◆ Requisitos del ejercicio ◆
a – Anota, sin repetir ninguna, todas las personas que aparecen con su nombre en el texto sobre Trump y los republicanos.
b – Continúa el texto sobre Trump y los republicanos a partir de su última oración, con el mismo tono.

«Hay que seguir gritando», dice mi amigo Carl, miembro de una organización de derechos humanos. «Hay que asegurarse que la gente pierda el miedo, salga de su confusión y reconozca que el emperador no tiene ropas».
Efectivamente, comienzan a aparecer críticas (dentro de las filas del Partido Republicano y sus aliados ideológicos) contra el Presidente Donald Trump. La senadora Lisa Murkowski (R-Alaska), el general (RE) James Mattis, son ejemplos de esas voces conservadoras que juntaron valentía y cruzaron la línea.
Estatua de Donald Trump que fue instalada en Nueva York en 2016.
Pero la mayoría de los republicanos no se animan a decirle al ´emperador´ que no tiene ropas. El terror a criticarlo los mantiene congelados mientras el país y sus instituciones fundamentales se ven amenazadas por un coronavirus letal y por la intolerancia de una administración que parecería que se siente más cómoda con neofascistas que con el pueblo.

◆ Información proporcionada ◆
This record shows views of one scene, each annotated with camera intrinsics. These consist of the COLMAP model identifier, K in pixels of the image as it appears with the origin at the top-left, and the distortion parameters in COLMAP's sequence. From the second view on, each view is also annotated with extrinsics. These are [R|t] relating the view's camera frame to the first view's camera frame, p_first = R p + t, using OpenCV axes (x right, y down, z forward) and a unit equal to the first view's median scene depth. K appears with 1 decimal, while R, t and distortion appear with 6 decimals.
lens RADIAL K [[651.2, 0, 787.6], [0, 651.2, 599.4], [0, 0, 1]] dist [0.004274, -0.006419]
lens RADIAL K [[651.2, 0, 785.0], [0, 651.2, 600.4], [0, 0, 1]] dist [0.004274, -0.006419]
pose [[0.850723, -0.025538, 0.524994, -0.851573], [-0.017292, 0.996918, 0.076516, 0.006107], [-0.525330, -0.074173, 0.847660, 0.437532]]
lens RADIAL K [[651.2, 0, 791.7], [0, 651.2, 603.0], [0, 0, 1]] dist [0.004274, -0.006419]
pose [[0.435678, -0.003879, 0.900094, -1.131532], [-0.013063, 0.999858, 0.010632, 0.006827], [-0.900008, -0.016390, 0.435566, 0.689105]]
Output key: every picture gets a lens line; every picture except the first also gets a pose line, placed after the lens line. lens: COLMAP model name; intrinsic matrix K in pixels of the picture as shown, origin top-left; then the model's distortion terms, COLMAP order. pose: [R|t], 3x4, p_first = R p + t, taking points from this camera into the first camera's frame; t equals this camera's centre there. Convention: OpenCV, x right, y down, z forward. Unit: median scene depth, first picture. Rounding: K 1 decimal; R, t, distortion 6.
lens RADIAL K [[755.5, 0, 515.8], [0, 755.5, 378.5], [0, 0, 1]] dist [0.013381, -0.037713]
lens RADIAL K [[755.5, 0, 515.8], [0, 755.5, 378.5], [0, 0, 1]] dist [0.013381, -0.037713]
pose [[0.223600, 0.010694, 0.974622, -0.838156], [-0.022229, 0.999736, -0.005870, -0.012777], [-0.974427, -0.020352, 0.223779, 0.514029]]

◆ Respuestas por tarea ◆
a –
Carl
Donald Trump
Lisa Murkowski
James Mattis

b –
Por eso hoy más que nunca, y al margen de su valor estético, tiene mucho sentido recordar a esas estatuas de casi 7 pies de altura que activistas erigieron primero en Nueva York, Los Ángeles, Seattle, San Francisco y Cleveland, en 2016, como protesta contra el tirano de La Casa Blanca.
Las estatuas, hechas de arcilla y silicona, supuestamente muestran a un Trump desnudo con una gordura grotesca, venas con varices, un pene muy pequeño y sin testículos. En la base hay una inscripción que dice «The Emperor Has No Balls» («El Emperador No Tiene Bolas»).